• EXERCISE DIRECTIONS:
Starting at the first line of the data below, repeat each line word for word up to and including the line with "19: (529, 126, 157.76)".

• MATERIAL PROVIDED:

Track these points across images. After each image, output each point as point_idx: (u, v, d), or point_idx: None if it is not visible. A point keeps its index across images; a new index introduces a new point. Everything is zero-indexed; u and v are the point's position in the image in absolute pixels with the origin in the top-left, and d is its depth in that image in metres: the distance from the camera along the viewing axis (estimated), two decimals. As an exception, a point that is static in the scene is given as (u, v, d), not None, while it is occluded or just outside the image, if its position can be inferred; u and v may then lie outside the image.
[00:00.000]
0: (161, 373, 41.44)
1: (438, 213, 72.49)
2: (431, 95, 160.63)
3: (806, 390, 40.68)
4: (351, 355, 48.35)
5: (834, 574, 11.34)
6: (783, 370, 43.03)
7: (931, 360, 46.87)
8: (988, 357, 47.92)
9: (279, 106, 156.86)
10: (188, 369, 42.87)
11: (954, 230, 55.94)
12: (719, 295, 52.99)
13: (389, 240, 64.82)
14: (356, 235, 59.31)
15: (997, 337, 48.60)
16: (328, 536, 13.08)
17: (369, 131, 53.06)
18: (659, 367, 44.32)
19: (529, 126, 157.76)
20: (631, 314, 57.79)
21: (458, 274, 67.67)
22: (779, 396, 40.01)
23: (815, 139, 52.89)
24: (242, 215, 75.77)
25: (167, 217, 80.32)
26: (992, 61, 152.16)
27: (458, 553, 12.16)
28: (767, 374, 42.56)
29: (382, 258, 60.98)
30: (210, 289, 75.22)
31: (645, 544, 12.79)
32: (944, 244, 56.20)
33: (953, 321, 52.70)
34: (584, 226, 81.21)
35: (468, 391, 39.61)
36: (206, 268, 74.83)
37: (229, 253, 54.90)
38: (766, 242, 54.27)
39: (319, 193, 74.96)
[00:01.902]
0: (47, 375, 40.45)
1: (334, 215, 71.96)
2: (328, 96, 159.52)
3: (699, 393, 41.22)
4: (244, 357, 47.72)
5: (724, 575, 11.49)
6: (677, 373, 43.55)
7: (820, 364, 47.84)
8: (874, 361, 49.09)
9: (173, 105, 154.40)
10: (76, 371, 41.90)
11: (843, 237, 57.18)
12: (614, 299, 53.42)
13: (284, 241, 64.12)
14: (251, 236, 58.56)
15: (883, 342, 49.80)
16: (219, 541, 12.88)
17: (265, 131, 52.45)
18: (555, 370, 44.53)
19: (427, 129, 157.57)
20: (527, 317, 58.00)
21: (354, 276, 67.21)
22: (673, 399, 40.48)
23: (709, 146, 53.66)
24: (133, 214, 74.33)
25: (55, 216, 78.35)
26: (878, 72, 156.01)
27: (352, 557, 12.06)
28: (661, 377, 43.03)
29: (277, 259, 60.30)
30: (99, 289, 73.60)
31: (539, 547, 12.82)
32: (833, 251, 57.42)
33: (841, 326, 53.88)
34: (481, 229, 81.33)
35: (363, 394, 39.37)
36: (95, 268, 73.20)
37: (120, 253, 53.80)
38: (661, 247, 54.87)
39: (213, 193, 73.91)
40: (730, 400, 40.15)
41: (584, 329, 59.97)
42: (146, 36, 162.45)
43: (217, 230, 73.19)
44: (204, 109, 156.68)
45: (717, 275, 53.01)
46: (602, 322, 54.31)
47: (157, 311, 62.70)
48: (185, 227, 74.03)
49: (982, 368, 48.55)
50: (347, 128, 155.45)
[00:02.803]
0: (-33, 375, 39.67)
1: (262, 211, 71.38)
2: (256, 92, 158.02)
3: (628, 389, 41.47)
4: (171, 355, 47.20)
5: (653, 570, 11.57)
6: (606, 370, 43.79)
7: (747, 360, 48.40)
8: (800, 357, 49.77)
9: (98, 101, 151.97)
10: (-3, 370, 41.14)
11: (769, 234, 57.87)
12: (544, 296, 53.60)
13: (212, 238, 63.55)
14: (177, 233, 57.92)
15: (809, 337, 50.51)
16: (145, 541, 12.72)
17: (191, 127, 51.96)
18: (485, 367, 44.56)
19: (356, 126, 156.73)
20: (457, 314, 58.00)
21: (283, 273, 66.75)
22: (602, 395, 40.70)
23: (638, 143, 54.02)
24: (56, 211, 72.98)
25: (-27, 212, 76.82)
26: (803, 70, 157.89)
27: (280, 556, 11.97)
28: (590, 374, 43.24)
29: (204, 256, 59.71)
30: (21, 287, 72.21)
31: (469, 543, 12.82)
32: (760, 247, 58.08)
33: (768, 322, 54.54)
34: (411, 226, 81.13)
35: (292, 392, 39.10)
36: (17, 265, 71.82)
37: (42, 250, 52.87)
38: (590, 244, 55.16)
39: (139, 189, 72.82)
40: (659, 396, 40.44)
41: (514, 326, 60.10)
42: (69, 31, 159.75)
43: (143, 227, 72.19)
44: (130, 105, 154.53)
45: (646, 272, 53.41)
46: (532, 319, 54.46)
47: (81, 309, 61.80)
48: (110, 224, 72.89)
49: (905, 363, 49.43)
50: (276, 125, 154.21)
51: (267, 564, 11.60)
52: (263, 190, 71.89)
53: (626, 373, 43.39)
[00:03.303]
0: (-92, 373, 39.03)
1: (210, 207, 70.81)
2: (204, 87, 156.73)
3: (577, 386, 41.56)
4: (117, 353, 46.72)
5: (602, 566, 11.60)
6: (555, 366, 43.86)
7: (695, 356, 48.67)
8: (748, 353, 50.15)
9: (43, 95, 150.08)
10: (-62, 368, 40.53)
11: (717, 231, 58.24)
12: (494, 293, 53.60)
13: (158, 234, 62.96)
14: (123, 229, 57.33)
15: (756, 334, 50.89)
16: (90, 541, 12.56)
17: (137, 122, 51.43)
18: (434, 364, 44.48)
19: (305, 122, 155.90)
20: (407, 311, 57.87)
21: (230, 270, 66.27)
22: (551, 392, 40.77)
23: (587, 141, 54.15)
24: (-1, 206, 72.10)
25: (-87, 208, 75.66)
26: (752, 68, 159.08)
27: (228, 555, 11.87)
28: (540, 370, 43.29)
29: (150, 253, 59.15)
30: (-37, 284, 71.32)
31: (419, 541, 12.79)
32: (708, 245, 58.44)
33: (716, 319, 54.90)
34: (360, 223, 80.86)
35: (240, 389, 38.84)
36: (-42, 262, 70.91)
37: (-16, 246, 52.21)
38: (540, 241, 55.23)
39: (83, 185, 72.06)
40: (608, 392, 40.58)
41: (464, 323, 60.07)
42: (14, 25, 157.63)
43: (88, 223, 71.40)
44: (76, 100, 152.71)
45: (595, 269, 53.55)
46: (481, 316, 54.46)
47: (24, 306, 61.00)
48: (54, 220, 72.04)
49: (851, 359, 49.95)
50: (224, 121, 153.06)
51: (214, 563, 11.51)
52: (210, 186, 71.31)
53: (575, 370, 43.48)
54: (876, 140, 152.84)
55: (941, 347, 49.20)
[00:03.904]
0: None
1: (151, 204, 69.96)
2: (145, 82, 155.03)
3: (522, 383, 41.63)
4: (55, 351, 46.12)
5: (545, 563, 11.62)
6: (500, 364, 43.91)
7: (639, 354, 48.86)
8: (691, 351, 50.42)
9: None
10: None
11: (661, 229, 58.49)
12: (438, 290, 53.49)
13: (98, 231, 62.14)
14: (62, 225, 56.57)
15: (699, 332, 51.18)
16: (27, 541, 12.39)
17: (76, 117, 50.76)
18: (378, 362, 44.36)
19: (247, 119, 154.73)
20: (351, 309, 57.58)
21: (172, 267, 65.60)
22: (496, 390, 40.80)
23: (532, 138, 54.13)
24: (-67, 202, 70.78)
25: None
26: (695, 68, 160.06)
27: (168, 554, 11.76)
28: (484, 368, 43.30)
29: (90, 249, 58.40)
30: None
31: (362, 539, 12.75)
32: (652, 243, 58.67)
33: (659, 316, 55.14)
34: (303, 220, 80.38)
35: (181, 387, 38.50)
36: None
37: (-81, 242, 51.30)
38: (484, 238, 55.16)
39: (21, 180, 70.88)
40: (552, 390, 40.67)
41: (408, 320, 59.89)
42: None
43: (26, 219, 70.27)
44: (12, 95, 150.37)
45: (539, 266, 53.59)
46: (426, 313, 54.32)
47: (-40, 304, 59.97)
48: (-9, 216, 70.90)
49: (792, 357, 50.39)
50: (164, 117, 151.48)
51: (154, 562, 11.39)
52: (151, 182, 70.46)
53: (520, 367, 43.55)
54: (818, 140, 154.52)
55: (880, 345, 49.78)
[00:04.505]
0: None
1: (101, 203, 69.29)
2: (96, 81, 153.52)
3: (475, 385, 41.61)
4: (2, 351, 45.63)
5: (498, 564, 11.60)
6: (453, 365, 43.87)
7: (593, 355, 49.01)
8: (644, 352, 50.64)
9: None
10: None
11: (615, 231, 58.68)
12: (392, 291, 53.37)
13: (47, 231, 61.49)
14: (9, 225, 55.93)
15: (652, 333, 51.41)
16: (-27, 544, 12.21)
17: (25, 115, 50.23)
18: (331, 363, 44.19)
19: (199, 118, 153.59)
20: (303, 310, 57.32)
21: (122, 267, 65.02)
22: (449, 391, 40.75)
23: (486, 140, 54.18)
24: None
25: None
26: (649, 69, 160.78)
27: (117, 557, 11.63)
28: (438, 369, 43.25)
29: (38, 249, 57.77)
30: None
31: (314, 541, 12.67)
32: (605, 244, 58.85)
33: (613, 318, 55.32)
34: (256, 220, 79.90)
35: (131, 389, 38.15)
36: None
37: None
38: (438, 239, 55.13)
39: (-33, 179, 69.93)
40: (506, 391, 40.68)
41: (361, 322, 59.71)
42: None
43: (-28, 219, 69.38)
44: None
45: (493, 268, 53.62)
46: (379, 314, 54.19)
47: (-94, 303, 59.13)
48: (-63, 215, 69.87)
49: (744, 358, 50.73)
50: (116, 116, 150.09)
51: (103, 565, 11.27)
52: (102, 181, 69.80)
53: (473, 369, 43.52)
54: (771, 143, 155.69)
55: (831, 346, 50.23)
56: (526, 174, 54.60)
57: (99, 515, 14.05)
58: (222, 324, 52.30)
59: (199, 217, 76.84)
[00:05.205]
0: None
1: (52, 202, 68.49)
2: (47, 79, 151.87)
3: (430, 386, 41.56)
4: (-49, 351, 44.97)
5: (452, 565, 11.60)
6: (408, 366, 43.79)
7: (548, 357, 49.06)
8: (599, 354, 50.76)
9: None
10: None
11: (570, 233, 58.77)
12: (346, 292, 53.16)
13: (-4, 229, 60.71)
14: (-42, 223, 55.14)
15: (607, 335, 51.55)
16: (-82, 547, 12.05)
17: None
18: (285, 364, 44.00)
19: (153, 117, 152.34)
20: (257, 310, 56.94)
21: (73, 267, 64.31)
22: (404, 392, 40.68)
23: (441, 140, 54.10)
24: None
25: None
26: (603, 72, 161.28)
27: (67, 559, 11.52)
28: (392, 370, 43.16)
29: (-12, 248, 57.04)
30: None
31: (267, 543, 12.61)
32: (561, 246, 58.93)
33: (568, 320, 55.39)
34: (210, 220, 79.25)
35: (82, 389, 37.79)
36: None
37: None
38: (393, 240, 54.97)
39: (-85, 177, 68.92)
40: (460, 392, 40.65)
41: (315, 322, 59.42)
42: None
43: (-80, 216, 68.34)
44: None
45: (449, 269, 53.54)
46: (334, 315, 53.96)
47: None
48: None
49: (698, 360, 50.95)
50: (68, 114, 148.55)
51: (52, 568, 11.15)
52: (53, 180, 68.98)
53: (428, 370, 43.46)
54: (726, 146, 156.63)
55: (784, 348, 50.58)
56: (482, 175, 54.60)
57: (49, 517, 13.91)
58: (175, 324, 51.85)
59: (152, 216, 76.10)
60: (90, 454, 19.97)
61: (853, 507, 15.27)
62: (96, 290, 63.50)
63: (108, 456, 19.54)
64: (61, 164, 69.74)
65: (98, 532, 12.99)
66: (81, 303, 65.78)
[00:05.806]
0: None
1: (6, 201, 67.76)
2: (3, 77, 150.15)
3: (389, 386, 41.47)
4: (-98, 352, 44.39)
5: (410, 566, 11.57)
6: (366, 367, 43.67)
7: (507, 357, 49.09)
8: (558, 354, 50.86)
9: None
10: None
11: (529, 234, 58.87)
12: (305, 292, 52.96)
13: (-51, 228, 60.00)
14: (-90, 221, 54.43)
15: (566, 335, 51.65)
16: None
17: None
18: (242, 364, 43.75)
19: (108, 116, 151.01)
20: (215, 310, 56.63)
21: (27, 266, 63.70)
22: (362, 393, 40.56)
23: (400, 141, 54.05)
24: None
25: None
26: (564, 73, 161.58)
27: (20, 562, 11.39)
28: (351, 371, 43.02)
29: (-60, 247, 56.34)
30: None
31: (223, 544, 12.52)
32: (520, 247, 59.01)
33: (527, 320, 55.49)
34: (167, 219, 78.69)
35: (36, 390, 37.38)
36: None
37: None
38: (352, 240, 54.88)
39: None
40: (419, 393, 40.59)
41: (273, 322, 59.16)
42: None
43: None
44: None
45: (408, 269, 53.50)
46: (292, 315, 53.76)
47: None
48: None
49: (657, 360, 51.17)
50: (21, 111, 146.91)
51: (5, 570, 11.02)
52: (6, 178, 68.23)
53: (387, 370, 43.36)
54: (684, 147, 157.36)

• TASK OUTPUT:
Track these points across images. After each image, output each point as point_idx: (u, v, d), or point_idx: None if it is not visible. A point keeps its index across images; a new index introduces a new point. Everything is zero-indexed; u and v are the point's position in the image in absolute pixels with the origin in the top-left, and d is its depth in that image in metres: the distance from the camera along the viewing axis (estimated), two decimals. As an exception, a point that is static in the scene is given as (u, v, d), not None, while it is occluded or just outside the image, if its position can be inferred; u and v may then lie outside the image.
[00:00.000]
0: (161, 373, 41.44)
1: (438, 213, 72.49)
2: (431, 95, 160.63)
3: (806, 390, 40.68)
4: (351, 355, 48.35)
5: (834, 574, 11.34)
6: (783, 370, 43.03)
7: (931, 360, 46.87)
8: (988, 357, 47.92)
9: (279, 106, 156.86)
10: (188, 369, 42.87)
11: (954, 230, 55.94)
12: (719, 295, 52.99)
13: (389, 240, 64.82)
14: (356, 235, 59.31)
15: (997, 337, 48.60)
16: (328, 536, 13.08)
17: (369, 131, 53.06)
18: (659, 367, 44.32)
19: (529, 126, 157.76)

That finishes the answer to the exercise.